Beitrag von S. Meyer » 15.05.2013, 21:20

Hallo Zusammen,

vielleicht kann mir jemand bei der Identifizierung verschiedener Wappen, die auf einem Epitaph in der Sankt Ulrich Kirche in Sangerhausen abgebildet sind behilflich sein.

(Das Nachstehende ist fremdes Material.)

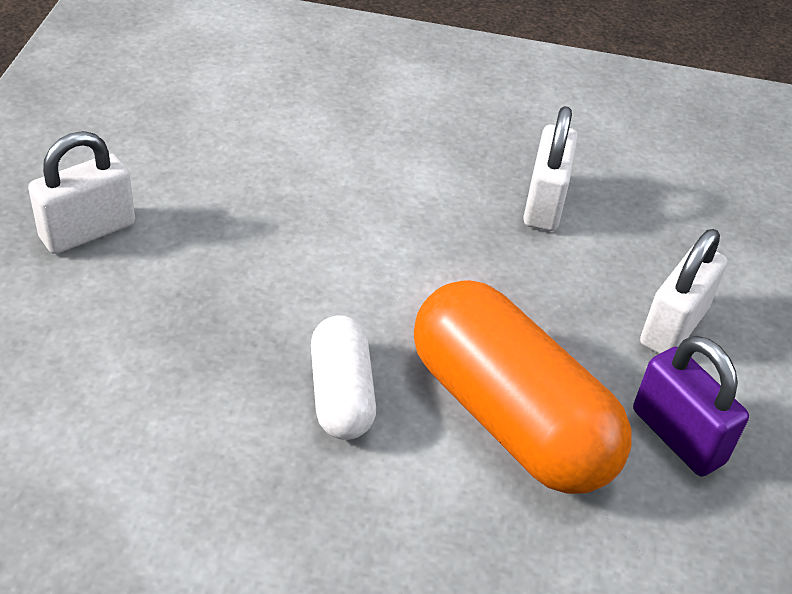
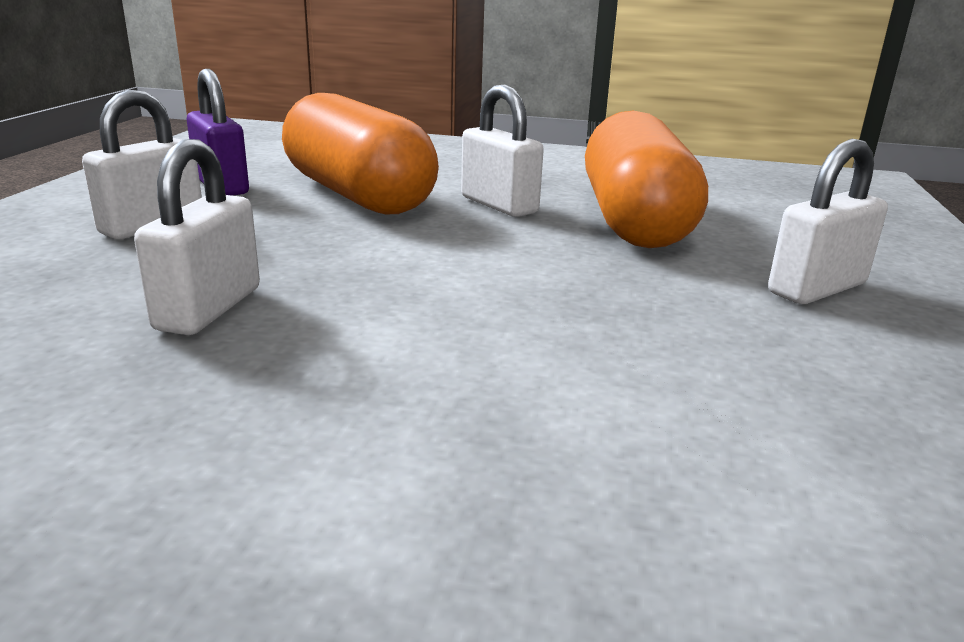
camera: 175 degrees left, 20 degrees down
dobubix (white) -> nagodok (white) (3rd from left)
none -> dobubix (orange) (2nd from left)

Herzlichen Dank im Voraus!
Sandro


Beschreibung am Epitaph:

Melchior von Morungen und Gemahlin Anna von Bendeleben
• Renaissance-Grabmal von 1583
• Melchior von Morungen gehörte der Sangerhausen-Obersdorfer Linie an
• 1538 geboren, am 22. Dezember 1596 gestorben
• mit Rüstung abgebildet
• Anna von Bendeleben aus Kannawurf am 09. Januar 1612 gestorben
• in Witwentracht abgebildet
• beide sind in der Ulrichkirche begraben
an den Säulen 16 Wappen Thüringischer Adelsfamilien
• im Hintergrund Illustration des Bibelspruches "Lasset die Kindlein zu mir kommen und wehret ihnen nicht"
• Grabmal aus Sandstein

Foto vom Epitaph:
http://www.goldeneaue.net/images/Recher ... ithaph.JPG

Wappen 1, DVE:
Bild
Zuletzt geändert von S. Meyer am 16.05.2013, 16:23, insgesamt 1-mal geändert.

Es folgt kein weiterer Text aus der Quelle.